# SOURCE RECORDS:
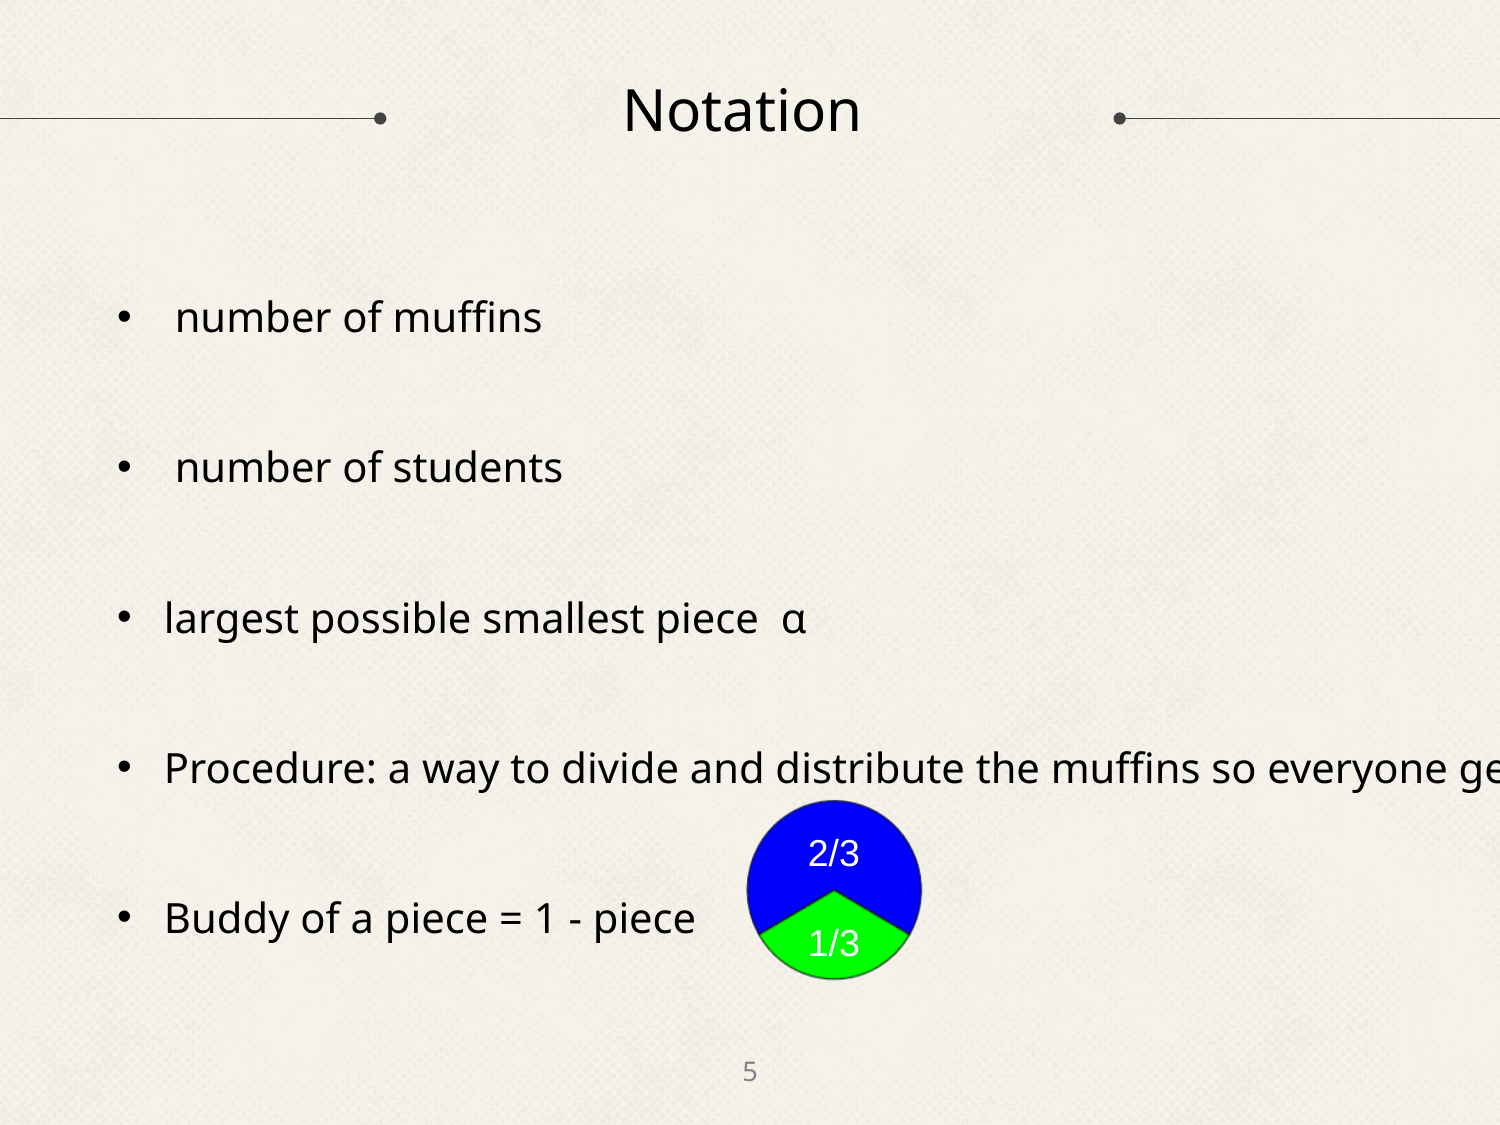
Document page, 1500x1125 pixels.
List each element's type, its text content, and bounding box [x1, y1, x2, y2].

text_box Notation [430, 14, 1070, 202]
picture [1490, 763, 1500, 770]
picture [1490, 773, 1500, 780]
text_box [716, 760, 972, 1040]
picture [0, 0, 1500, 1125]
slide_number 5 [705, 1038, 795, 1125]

---

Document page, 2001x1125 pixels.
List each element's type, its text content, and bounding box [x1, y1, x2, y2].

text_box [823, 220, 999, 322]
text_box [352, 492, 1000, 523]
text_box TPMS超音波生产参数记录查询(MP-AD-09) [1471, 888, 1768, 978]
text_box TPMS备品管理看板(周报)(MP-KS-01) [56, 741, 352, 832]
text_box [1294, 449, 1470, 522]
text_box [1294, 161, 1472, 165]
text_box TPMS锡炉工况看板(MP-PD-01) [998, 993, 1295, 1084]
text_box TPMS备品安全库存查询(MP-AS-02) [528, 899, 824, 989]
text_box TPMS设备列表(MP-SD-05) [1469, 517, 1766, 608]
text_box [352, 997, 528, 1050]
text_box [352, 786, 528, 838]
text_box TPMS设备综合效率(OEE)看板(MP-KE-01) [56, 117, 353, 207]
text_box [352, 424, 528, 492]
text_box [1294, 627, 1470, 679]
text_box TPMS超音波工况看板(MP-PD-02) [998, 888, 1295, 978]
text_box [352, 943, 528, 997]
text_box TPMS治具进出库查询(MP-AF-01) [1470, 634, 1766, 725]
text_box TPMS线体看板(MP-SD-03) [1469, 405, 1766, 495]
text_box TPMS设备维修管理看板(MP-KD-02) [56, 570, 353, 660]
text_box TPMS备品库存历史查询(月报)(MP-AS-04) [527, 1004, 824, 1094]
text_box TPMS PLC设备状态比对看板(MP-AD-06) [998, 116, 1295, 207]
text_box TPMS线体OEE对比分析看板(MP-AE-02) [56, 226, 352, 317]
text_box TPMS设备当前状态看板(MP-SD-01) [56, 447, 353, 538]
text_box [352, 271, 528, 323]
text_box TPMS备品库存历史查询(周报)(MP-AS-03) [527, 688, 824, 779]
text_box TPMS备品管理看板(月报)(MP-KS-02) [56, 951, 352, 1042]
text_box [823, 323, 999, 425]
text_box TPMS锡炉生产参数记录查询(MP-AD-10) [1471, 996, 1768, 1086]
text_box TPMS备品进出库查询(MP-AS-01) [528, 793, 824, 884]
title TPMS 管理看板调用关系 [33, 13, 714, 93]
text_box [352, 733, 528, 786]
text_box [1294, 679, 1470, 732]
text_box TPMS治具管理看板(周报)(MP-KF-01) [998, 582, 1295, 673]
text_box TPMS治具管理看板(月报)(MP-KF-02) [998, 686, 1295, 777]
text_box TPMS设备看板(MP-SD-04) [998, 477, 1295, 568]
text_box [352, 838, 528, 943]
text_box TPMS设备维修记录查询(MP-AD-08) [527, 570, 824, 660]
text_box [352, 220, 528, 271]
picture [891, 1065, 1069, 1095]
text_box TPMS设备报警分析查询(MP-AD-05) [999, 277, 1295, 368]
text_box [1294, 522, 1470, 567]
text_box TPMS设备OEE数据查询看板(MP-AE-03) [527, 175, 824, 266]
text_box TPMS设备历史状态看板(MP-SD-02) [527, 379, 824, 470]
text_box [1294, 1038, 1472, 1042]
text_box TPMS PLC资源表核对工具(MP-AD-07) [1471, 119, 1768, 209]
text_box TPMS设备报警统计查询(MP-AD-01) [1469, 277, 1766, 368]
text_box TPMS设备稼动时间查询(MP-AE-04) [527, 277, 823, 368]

# TASK DETAILS:
State how many lines in the records above contain the word "Document", and give only that number.

# REPLY TO THE TASK:
2